## Exercise goal:
Everything in the listing below should be repeated verbatim, apart from the pictures.

## Given data:
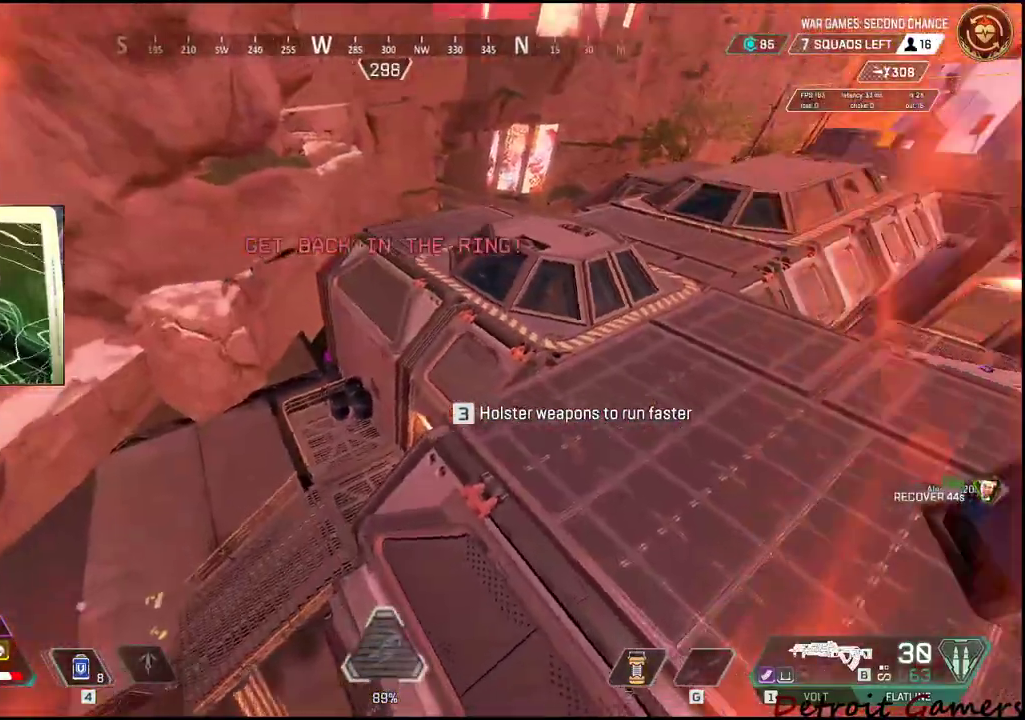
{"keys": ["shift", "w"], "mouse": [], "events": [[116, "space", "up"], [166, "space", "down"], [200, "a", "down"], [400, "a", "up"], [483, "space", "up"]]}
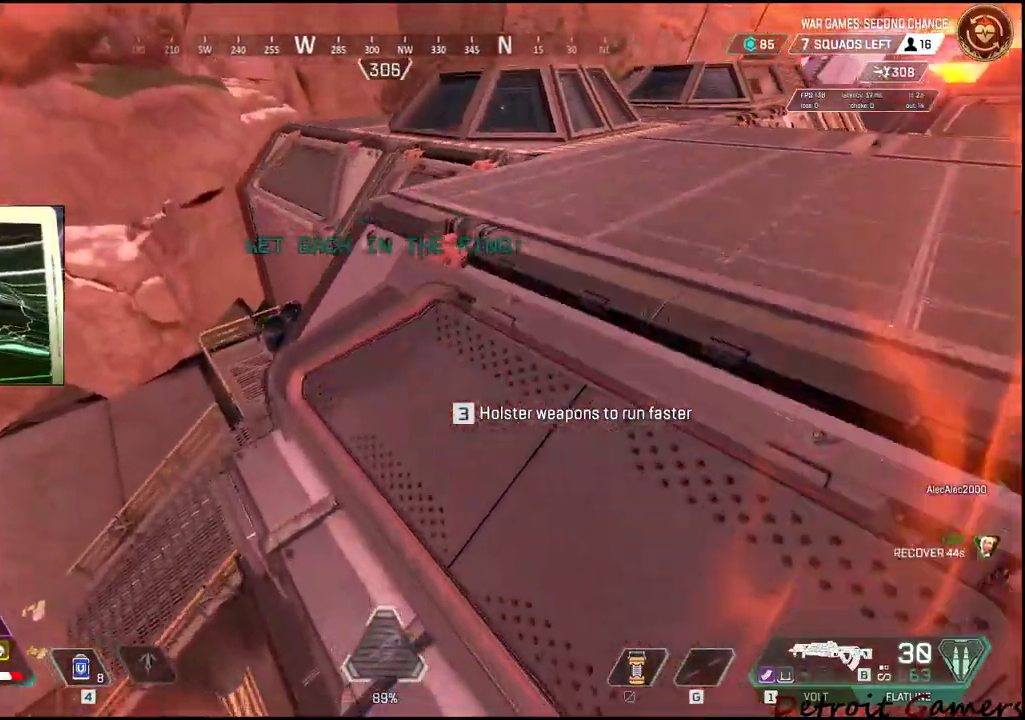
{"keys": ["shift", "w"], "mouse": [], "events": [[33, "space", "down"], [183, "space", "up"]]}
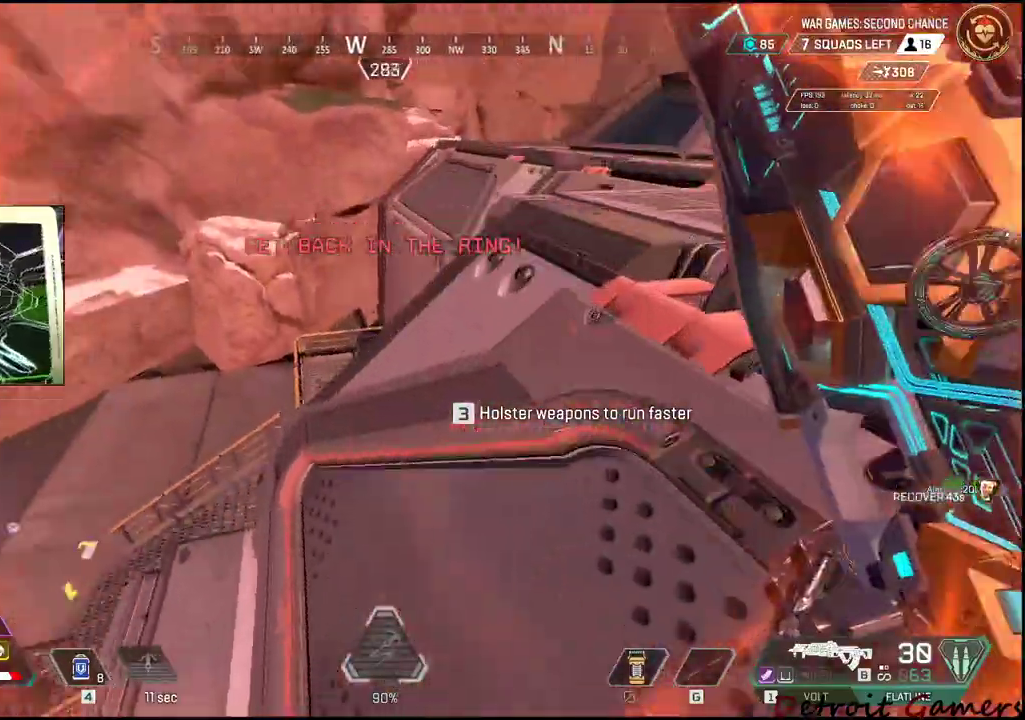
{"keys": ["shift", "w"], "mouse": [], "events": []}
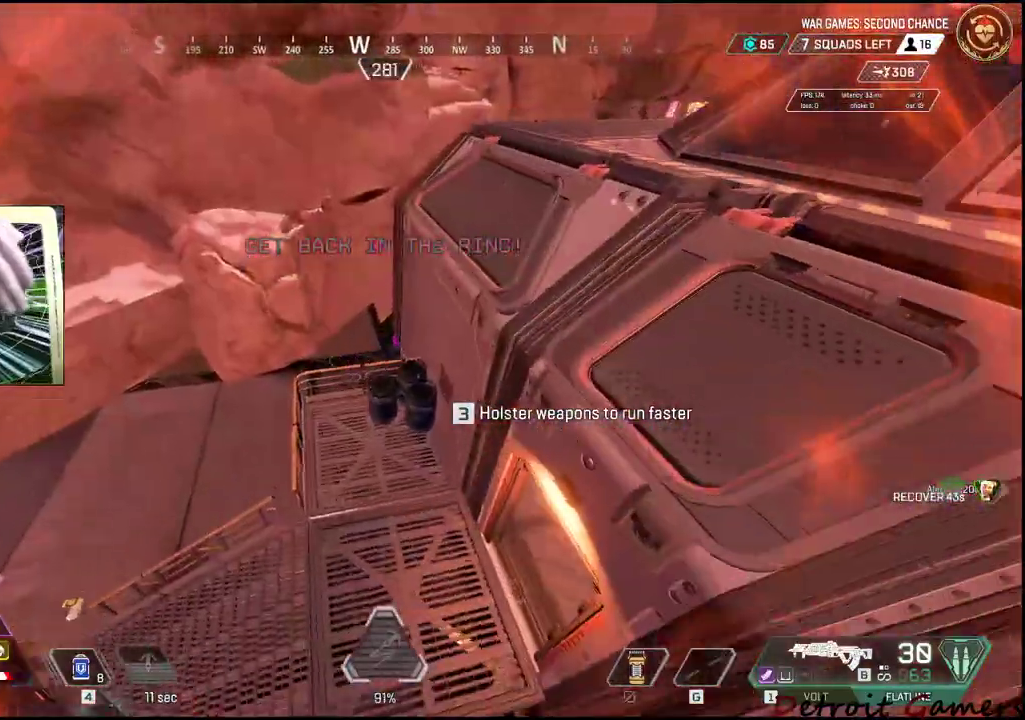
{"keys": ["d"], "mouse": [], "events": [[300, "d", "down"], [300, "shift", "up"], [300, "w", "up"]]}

## Answer to this problem:
{"keys": ["shift", "w"], "mouse": [], "events": [[116, "space", "up"], [166, "space", "down"], [200, "a", "down"], [400, "a", "up"], [483, "space", "up"]]}
{"keys": ["shift", "w"], "mouse": [], "events": [[33, "space", "down"], [183, "space", "up"]]}
{"keys": ["shift", "w"], "mouse": [], "events": []}
{"keys": ["d"], "mouse": [], "events": [[300, "d", "down"], [300, "shift", "up"], [300, "w", "up"]]}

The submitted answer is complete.